Now we have Studio 60. Granted, I've only seen the pilot at this point, but here's what I know:
- Aaron Sorkin is at his best when he's writing about writers. Matt (Matthew Perry) and Danny (Bradley Whitford) are writers who write scripts, unlike Sports Night's sports and The West Wing's speeches. This is direct-line stuff, and should be just wonderful.
- Aaron Sorkin is at his best when he's allowed to be funny. In The West Wing, comic characters and moments sometimes seemed a bit too precious in the show's context; quirky because it was a television show, not because such people would actually be in that time and place. Studio 60 is about a TV sketch comedy show. Oddballs and jokes abound.
- Aaron Sorkin is at his best when his characters have psychological and/or substance abuse problems. Enter Danny, a recorvering coke addict who recently fell off the wagon. Sound familiar? Wrestling with his own demons in the arena of the collective unconscious is Aaron Sorkin's bread and butter. (I should know; I do exactly the same thing with my own scripts.)
- Aaron Sorkin likes the name "Danny" a lot. It's getting ridiculous.
- Matthew Perry is the perfect Sorkin actor. When he appeared briefly in The West Wing just as Friends was coming to a close, I assumed he was going to make the jump. He did, but it turned out the jump was delayed three years.
- Bradley Whitford is also the perfect Sorkin actor. How there can be two of them is a mystery that can only be solved using the Pythagorean Theorem.
- Using the Pythagorean Theorem, you can see that Matt Perry² x Bradley Whitford² = Timothy Busfield². See? I can prove with math that this show will be great.

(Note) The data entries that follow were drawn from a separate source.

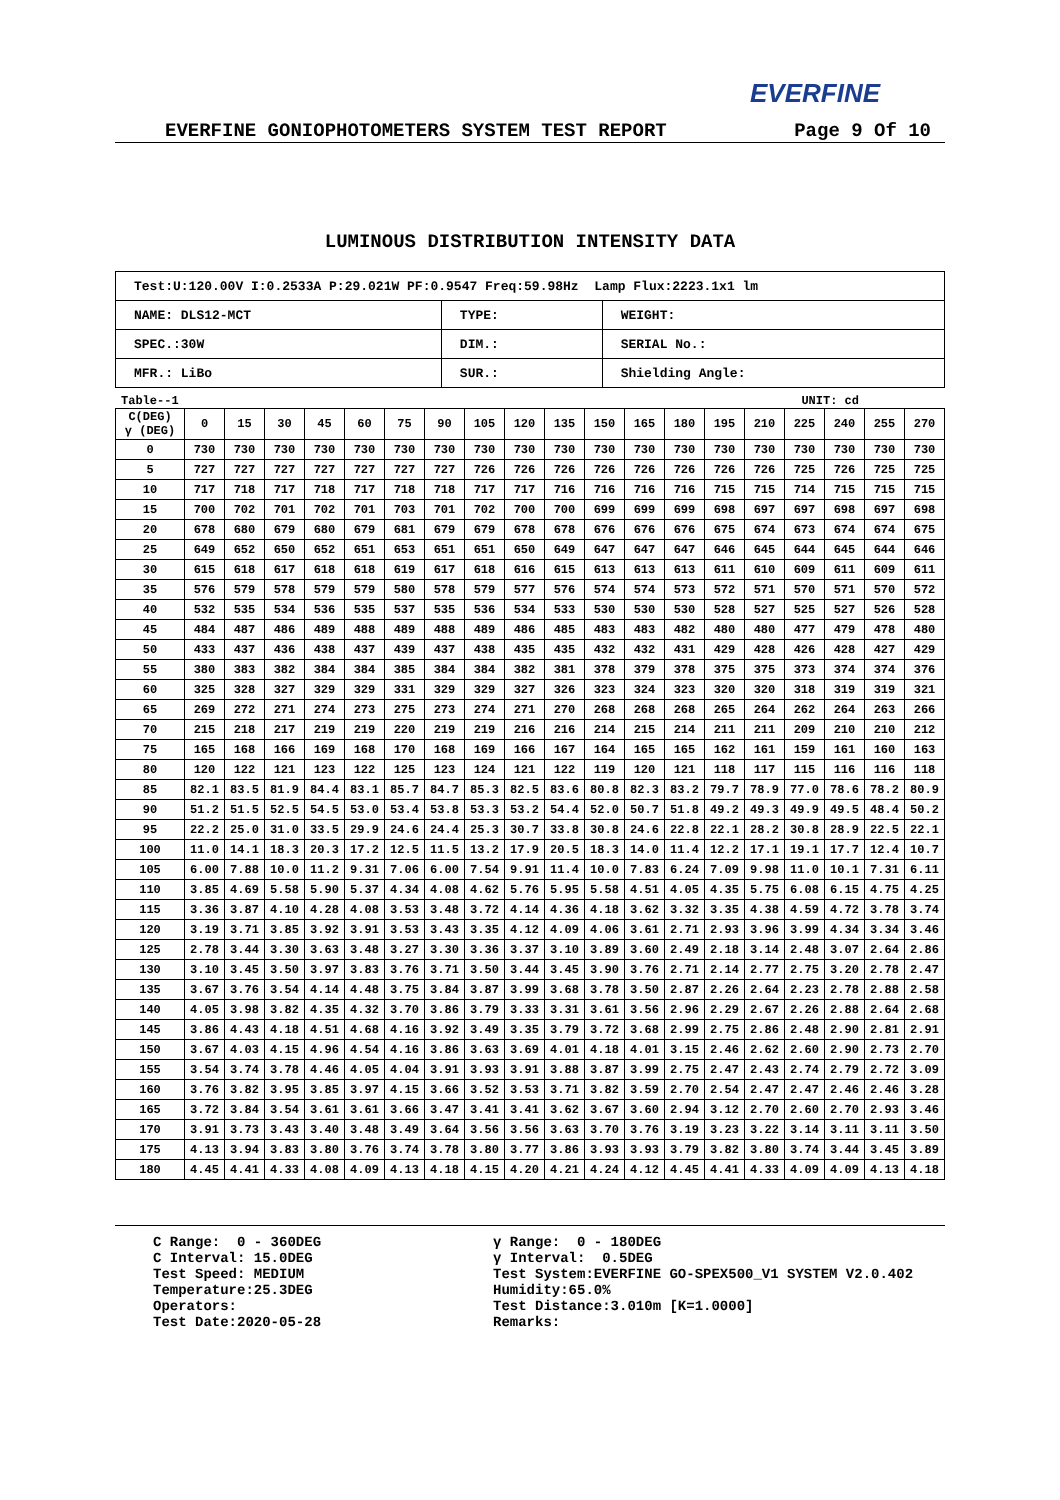EVERFINE
EVERFINE GONIOPHOTOMETERS SYSTEM TEST REPORT Page 9 Of 10
LUMINOUS DISTRIBUTION INTENSITY DATA
| Test:U:120.00V I:0.2533A P:29.021W PF:0.9547 Freq:59.98Hz Lamp Flux:2223.1x1 lm | | |
| NAME: DLS12-MCT | TYPE: | WEIGHT: |
| SPEC.:30W | DIM.: | SERIAL No.: |
| MFR.: LiBo | SUR.: | Shielding Angle: |
Table--1 UNIT: cd
| C(DEG) γ (DEG) | 0 | 15 | 30 | 45 | 60 | 75 | 90 | 105 | 120 | 135 | 150 | 165 | 180 | 195 | 210 | 225 | 240 | 255 | 270 |
| 0 | 730 | 730 | 730 | 730 | 730 | 730 | 730 | 730 | 730 | 730 | 730 | 730 | 730 | 730 | 730 | 730 | 730 | 730 | 730 |
| 5 | 727 | 727 | 727 | 727 | 727 | 727 | 727 | 726 | 726 | 726 | 726 | 726 | 726 | 726 | 726 | 725 | 726 | 725 | 725 |
| 10 | 717 | 718 | 717 | 718 | 717 | 718 | 718 | 717 | 717 | 716 | 716 | 716 | 716 | 715 | 715 | 714 | 715 | 715 | 715 |
| 15 | 700 | 702 | 701 | 702 | 701 | 703 | 701 | 702 | 700 | 700 | 699 | 699 | 699 | 698 | 697 | 697 | 698 | 697 | 698 |
| 20 | 678 | 680 | 679 | 680 | 679 | 681 | 679 | 679 | 678 | 678 | 676 | 676 | 676 | 675 | 674 | 673 | 674 | 674 | 675 |
| 25 | 649 | 652 | 650 | 652 | 651 | 653 | 651 | 651 | 650 | 649 | 647 | 647 | 647 | 646 | 645 | 644 | 645 | 644 | 646 |
| 30 | 615 | 618 | 617 | 618 | 618 | 619 | 617 | 618 | 616 | 615 | 613 | 613 | 613 | 611 | 610 | 609 | 611 | 609 | 611 |
| 35 | 576 | 579 | 578 | 579 | 579 | 580 | 578 | 579 | 577 | 576 | 574 | 574 | 573 | 572 | 571 | 570 | 571 | 570 | 572 |
| 40 | 532 | 535 | 534 | 536 | 535 | 537 | 535 | 536 | 534 | 533 | 530 | 530 | 530 | 528 | 527 | 525 | 527 | 526 | 528 |
| 45 | 484 | 487 | 486 | 489 | 488 | 489 | 488 | 489 | 486 | 485 | 483 | 483 | 482 | 480 | 480 | 477 | 479 | 478 | 480 |
| 50 | 433 | 437 | 436 | 438 | 437 | 439 | 437 | 438 | 435 | 435 | 432 | 432 | 431 | 429 | 428 | 426 | 428 | 427 | 429 |
| 55 | 380 | 383 | 382 | 384 | 384 | 385 | 384 | 384 | 382 | 381 | 378 | 379 | 378 | 375 | 375 | 373 | 374 | 374 | 376 |
| 60 | 325 | 328 | 327 | 329 | 329 | 331 | 329 | 329 | 327 | 326 | 323 | 324 | 323 | 320 | 320 | 318 | 319 | 319 | 321 |
| 65 | 269 | 272 | 271 | 274 | 273 | 275 | 273 | 274 | 271 | 270 | 268 | 268 | 268 | 265 | 264 | 262 | 264 | 263 | 266 |
| 70 | 215 | 218 | 217 | 219 | 219 | 220 | 219 | 219 | 216 | 216 | 214 | 215 | 214 | 211 | 211 | 209 | 210 | 210 | 212 |
| 75 | 165 | 168 | 166 | 169 | 168 | 170 | 168 | 169 | 166 | 167 | 164 | 165 | 165 | 162 | 161 | 159 | 161 | 160 | 163 |
| 80 | 120 | 122 | 121 | 123 | 122 | 125 | 123 | 124 | 121 | 122 | 119 | 120 | 121 | 118 | 117 | 115 | 116 | 116 | 118 |
| 85 | 82.1 | 83.5 | 81.9 | 84.4 | 83.1 | 85.7 | 84.7 | 85.3 | 82.5 | 83.6 | 80.8 | 82.3 | 83.2 | 79.7 | 78.9 | 77.0 | 78.6 | 78.2 | 80.9 |
| 90 | 51.2 | 51.5 | 52.5 | 54.5 | 53.0 | 53.4 | 53.8 | 53.3 | 53.2 | 54.4 | 52.0 | 50.7 | 51.8 | 49.2 | 49.3 | 49.9 | 49.5 | 48.4 | 50.2 |
| 95 | 22.2 | 25.0 | 31.0 | 33.5 | 29.9 | 24.6 | 24.4 | 25.3 | 30.7 | 33.8 | 30.8 | 24.6 | 22.8 | 22.1 | 28.2 | 30.8 | 28.9 | 22.5 | 22.1 |
| 100 | 11.0 | 14.1 | 18.3 | 20.3 | 17.2 | 12.5 | 11.5 | 13.2 | 17.9 | 20.5 | 18.3 | 14.0 | 11.4 | 12.2 | 17.1 | 19.1 | 17.7 | 12.4 | 10.7 |
| 105 | 6.00 | 7.88 | 10.0 | 11.2 | 9.31 | 7.06 | 6.00 | 7.54 | 9.91 | 11.4 | 10.0 | 7.83 | 6.24 | 7.09 | 9.98 | 11.0 | 10.1 | 7.31 | 6.11 |
| 110 | 3.85 | 4.69 | 5.58 | 5.90 | 5.37 | 4.34 | 4.08 | 4.62 | 5.76 | 5.95 | 5.58 | 4.51 | 4.05 | 4.35 | 5.75 | 6.08 | 6.15 | 4.75 | 4.25 |
| 115 | 3.36 | 3.87 | 4.10 | 4.28 | 4.08 | 3.53 | 3.48 | 3.72 | 4.14 | 4.36 | 4.18 | 3.62 | 3.32 | 3.35 | 4.38 | 4.59 | 4.72 | 3.78 | 3.74 |
| 120 | 3.19 | 3.71 | 3.85 | 3.92 | 3.91 | 3.53 | 3.43 | 3.35 | 4.12 | 4.09 | 4.06 | 3.61 | 2.71 | 2.93 | 3.96 | 3.99 | 4.34 | 3.34 | 3.46 |
| 125 | 2.78 | 3.44 | 3.30 | 3.63 | 3.48 | 3.27 | 3.30 | 3.36 | 3.37 | 3.10 | 3.89 | 3.60 | 2.49 | 2.18 | 3.14 | 2.48 | 3.07 | 2.64 | 2.86 |
| 130 | 3.10 | 3.45 | 3.50 | 3.97 | 3.83 | 3.76 | 3.71 | 3.50 | 3.44 | 3.45 | 3.90 | 3.76 | 2.71 | 2.14 | 2.77 | 2.75 | 3.20 | 2.78 | 2.47 |
| 135 | 3.67 | 3.76 | 3.54 | 4.14 | 4.48 | 3.75 | 3.84 | 3.87 | 3.99 | 3.68 | 3.78 | 3.50 | 2.87 | 2.26 | 2.64 | 2.23 | 2.78 | 2.88 | 2.58 |
| 140 | 4.05 | 3.98 | 3.82 | 4.35 | 4.32 | 3.70 | 3.86 | 3.79 | 3.33 | 3.31 | 3.61 | 3.56 | 2.96 | 2.29 | 2.67 | 2.26 | 2.88 | 2.64 | 2.68 |
| 145 | 3.86 | 4.43 | 4.18 | 4.51 | 4.68 | 4.16 | 3.92 | 3.49 | 3.35 | 3.79 | 3.72 | 3.68 | 2.99 | 2.75 | 2.86 | 2.48 | 2.90 | 2.81 | 2.91 |
| 150 | 3.67 | 4.03 | 4.15 | 4.96 | 4.54 | 4.16 | 3.86 | 3.63 | 3.69 | 4.01 | 4.18 | 4.01 | 3.15 | 2.46 | 2.62 | 2.60 | 2.90 | 2.73 | 2.70 |
| 155 | 3.54 | 3.74 | 3.78 | 4.46 | 4.05 | 4.04 | 3.91 | 3.93 | 3.91 | 3.88 | 3.87 | 3.99 | 2.75 | 2.47 | 2.43 | 2.74 | 2.79 | 2.72 | 3.09 |
| 160 | 3.76 | 3.82 | 3.95 | 3.85 | 3.97 | 4.15 | 3.66 | 3.52 | 3.53 | 3.71 | 3.82 | 3.59 | 2.70 | 2.54 | 2.47 | 2.47 | 2.46 | 2.46 | 3.28 |
| 165 | 3.72 | 3.84 | 3.54 | 3.61 | 3.61 | 3.66 | 3.47 | 3.41 | 3.41 | 3.62 | 3.67 | 3.60 | 2.94 | 3.12 | 2.70 | 2.60 | 2.70 | 2.93 | 3.46 |
| 170 | 3.91 | 3.73 | 3.43 | 3.40 | 3.48 | 3.49 | 3.64 | 3.56 | 3.56 | 3.63 | 3.70 | 3.76 | 3.19 | 3.23 | 3.22 | 3.14 | 3.11 | 3.11 | 3.50 |
| 175 | 4.13 | 3.94 | 3.83 | 3.80 | 3.76 | 3.74 | 3.78 | 3.80 | 3.77 | 3.86 | 3.93 | 3.93 | 3.79 | 3.82 | 3.80 | 3.74 | 3.44 | 3.45 | 3.89 |
| 180 | 4.45 | 4.41 | 4.33 | 4.08 | 4.09 | 4.13 | 4.18 | 4.15 | 4.20 | 4.21 | 4.24 | 4.12 | 4.45 | 4.41 | 4.33 | 4.09 | 4.09 | 4.13 | 4.18 |
C Range: 0 - 360DEG C Interval: 15.0DEG Test Speed: MEDIUM Temperature:25.3DEG Operators: Test Date:2020-05-28
γ Range: 0 - 180DEG γ Interval: 0.5DEG Test System:EVERFINE GO-SPEX500_V1 SYSTEM V2.0.402 Humidity:65.0% Test Distance:3.010m [K=1.0000] Remarks:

- Amanda Peet's character, Jordan, brings a serene quality that I'm not sure we've seen in a Sorkin show before. I was expecting Dana Whittaker or CJ Cregg, and this was a pleasant surprise.
- Sarah Paulson's character, Harriet, is an Evangelical Christian in the middle of a decidedly secular humanist field. In other words, she's me. Sorkin has always been more respectful of religion than any show this side of 7th Heaven, and I can't wait to see what conundrums this show deals with. Prediction: The 700 Club will hate it and I won't.
- This show looks and feels so much more like Sports Night than The West Wing that I'm not sure I'm not in a time capsule of some sort.
So I'm in love. Granted, it's the wow-she's-got-a-great-smile, hope-she-doesn't-make-me-look-stupid, love-at-first-sight kind of love, but I'm totally feeling it. And it's going to keep me up past my bedtime every Monday for the forseeable future.
Check out the premiere episode online if you missed it.
And no, I don't work for Sorkin or NBC, but I'd be willing to talk.